### Exercise instructions
Repeat the text of each item below word for word, keeping every line as it is.
+++ Record excerpts
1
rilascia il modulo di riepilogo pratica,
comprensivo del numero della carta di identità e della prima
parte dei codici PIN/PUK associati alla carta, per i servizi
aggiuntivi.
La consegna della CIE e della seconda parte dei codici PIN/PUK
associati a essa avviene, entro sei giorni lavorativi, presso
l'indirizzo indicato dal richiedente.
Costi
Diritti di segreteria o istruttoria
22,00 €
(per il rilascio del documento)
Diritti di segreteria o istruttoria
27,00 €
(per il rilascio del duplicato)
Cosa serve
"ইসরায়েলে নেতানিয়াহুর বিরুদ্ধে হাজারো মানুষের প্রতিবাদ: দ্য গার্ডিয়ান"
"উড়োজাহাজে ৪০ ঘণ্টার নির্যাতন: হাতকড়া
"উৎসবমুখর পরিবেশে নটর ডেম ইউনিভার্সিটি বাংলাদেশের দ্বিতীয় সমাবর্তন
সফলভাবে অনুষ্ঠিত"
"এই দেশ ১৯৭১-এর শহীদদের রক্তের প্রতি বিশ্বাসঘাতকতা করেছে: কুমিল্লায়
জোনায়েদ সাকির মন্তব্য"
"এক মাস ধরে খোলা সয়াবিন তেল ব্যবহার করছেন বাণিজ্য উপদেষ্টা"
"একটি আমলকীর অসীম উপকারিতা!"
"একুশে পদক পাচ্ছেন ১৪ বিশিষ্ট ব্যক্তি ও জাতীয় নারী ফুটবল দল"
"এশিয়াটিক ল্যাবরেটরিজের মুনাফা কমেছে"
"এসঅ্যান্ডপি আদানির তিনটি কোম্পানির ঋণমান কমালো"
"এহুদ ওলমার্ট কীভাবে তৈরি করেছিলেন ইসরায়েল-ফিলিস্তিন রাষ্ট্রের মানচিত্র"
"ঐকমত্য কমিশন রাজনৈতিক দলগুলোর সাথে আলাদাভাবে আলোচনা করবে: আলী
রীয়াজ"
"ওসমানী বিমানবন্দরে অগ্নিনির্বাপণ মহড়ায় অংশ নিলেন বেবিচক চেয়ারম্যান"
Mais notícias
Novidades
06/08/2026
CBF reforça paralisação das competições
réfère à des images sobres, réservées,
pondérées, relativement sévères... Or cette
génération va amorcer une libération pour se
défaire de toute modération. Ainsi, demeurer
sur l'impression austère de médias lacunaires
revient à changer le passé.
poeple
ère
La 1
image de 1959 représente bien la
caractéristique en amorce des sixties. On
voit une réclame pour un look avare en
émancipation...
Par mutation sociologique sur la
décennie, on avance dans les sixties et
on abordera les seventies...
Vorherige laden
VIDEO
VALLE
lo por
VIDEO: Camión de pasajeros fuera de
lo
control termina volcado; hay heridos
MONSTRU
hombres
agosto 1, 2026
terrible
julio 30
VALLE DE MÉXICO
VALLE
++++++
### Your response
1
rilascia il modulo di riepilogo pratica,
comprensivo del numero della carta di identità e della prima
parte dei codici PIN/PUK associati alla carta, per i servizi
aggiuntivi.
La consegna della CIE e della seconda parte dei codici PIN/PUK
associati a essa avviene, entro sei giorni lavorativi, presso
l'indirizzo indicato dal richiedente.
Costi
Diritti di segreteria o istruttoria
22,00 €
(per il rilascio del documento)
Diritti di segreteria o istruttoria
27,00 €
(per il rilascio del duplicato)
Cosa serve
"ইসরায়েলে নেতানিয়াহুর বিরুদ্ধে হাজারো মানুষের প্রতিবাদ: দ্য গার্ডিয়ান"
"উড়োজাহাজে ৪০ ঘণ্টার নির্যাতন: হাতকড়া
"উৎসবমুখর পরিবেশে নটর ডেম ইউনিভার্সিটি বাংলাদেশের দ্বিতীয় সমাবর্তন
সফলভাবে অনুষ্ঠিত"
"এই দেশ ১৯৭১-এর শহীদদের রক্তের প্রতি বিশ্বাসঘাতকতা করেছে: কুমিল্লায়
জোনায়েদ সাকির মন্তব্য"
"এক মাস ধরে খোলা সয়াবিন তেল ব্যবহার করছেন বাণিজ্য উপদেষ্টা"
"একটি আমলকীর অসীম উপকারিতা!"
"একুশে পদক পাচ্ছেন ১৪ বিশিষ্ট ব্যক্তি ও জাতীয় নারী ফুটবল দল"
"এশিয়াটিক ল্যাবরেটরিজের মুনাফা কমেছে"
"এসঅ্যান্ডপি আদানির তিনটি কোম্পানির ঋণমান কমালো"
"এহুদ ওলমার্ট কীভাবে তৈরি করেছিলেন ইসরায়েল-ফিলিস্তিন রাষ্ট্রের মানচিত্র"
"ঐকমত্য কমিশন রাজনৈতিক দলগুলোর সাথে আলাদাভাবে আলোচনা করবে: আলী
রীয়াজ"
"ওসমানী বিমানবন্দরে অগ্নিনির্বাপণ মহড়ায় অংশ নিলেন বেবিচক চেয়ারম্যান"
Mais notícias
Novidades
06/08/2026
CBF reforça paralisação das competições
réfère à des images sobres, réservées,
pondérées, relativement sévères... Or cette
génération va amorcer une libération pour se
défaire de toute modération. Ainsi, demeurer
sur l'impression austère de médias lacunaires
revient à changer le passé.
poeple
ère
La 1
image de 1959 représente bien la
caractéristique en amorce des sixties. On
voit une réclame pour un look avare en
émancipation...
Par mutation sociologique sur la
décennie, on avance dans les sixties et
on abordera les seventies...
Vorherige laden
VIDEO
VALLE
lo por
VIDEO: Camión de pasajeros fuera de
lo
control termina volcado; hay heridos
MONSTRU
hombres
agosto 1, 2026
terrible
julio 30
VALLE DE MÉXICO
VALLE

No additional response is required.